**Task to carry out:**
The answer is all of the data, repeated exactly.

**Dataset content:**
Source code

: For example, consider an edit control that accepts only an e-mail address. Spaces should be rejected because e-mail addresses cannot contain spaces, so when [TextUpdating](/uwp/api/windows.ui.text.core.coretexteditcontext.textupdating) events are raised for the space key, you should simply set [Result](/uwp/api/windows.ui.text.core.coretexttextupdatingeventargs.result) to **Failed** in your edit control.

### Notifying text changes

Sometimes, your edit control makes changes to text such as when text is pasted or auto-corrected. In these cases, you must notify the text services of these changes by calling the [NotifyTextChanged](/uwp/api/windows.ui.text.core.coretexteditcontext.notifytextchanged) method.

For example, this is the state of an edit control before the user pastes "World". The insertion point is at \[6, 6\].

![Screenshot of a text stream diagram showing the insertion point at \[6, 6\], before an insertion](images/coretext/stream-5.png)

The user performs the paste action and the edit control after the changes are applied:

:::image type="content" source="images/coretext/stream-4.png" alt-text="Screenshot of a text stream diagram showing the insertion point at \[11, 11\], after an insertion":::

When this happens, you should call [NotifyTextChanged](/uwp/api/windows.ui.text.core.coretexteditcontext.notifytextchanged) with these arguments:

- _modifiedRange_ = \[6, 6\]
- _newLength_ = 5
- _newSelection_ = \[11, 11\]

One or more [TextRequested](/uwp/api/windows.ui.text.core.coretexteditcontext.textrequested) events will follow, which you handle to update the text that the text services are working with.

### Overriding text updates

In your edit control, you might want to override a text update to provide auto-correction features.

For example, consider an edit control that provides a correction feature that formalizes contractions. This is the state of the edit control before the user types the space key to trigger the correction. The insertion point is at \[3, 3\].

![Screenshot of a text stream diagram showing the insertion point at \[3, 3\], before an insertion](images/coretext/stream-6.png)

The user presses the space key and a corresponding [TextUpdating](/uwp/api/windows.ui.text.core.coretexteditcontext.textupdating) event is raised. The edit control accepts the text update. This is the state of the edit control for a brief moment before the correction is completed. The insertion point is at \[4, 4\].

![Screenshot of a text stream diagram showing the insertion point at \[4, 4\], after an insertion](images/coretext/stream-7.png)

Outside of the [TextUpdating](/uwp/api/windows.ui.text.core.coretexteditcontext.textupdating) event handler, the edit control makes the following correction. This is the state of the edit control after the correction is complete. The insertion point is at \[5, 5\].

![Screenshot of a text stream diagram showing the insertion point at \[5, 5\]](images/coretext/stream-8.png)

**Task answer:**
Source code

: For example, consider an edit control that accepts only an e-mail address. Spaces should be rejected because e-mail addresses cannot contain spaces, so when [TextUpdating](/uwp/api/windows.ui.text.core.coretexteditcontext.textupdating) events are raised for the space key, you should simply set [Result](/uwp/api/windows.ui.text.core.coretexttextupdatingeventargs.result) to **Failed** in your edit control.

### Notifying text changes

Sometimes, your edit control makes changes to text such as when text is pasted or auto-corrected. In these cases, you must notify the text services of these changes by calling the [NotifyTextChanged](/uwp/api/windows.ui.text.core.coretexteditcontext.notifytextchanged) method.

For example, this is the state of an edit control before the user pastes "World". The insertion point is at \[6, 6\].

![Screenshot of a text stream diagram showing the insertion point at \[6, 6\], before an insertion](images/coretext/stream-5.png)

The user performs the paste action and the edit control after the changes are applied:

:::image type="content" source="images/coretext/stream-4.png" alt-text="Screenshot of a text stream diagram showing the insertion point at \[11, 11\], after an insertion":::

When this happens, you should call [NotifyTextChanged](/uwp/api/windows.ui.text.core.coretexteditcontext.notifytextchanged) with these arguments:

- _modifiedRange_ = \[6, 6\]
- _newLength_ = 5
- _newSelection_ = \[11, 11\]

One or more [TextRequested](/uwp/api/windows.ui.text.core.coretexteditcontext.textrequested) events will follow, which you handle to update the text that the text services are working with.

### Overriding text updates

In your edit control, you might want to override a text update to provide auto-correction features.

For example, consider an edit control that provides a correction feature that formalizes contractions. This is the state of the edit control before the user types the space key to trigger the correction. The insertion point is at \[3, 3\].

![Screenshot of a text stream diagram showing the insertion point at \[3, 3\], before an insertion](images/coretext/stream-6.png)

The user presses the space key and a corresponding [TextUpdating](/uwp/api/windows.ui.text.core.coretexteditcontext.textupdating) event is raised. The edit control accepts the text update. This is the state of the edit control for a brief moment before the correction is completed. The insertion point is at \[4, 4\].

![Screenshot of a text stream diagram showing the insertion point at \[4, 4\], after an insertion](images/coretext/stream-7.png)

Outside of the [TextUpdating](/uwp/api/windows.ui.text.core.coretexteditcontext.textupdating) event handler, the edit control makes the following correction. This is the state of the edit control after the correction is complete. The insertion point is at \[5, 5\].

![Screenshot of a text stream diagram showing the insertion point at \[5, 5\]](images/coretext/stream-8.png)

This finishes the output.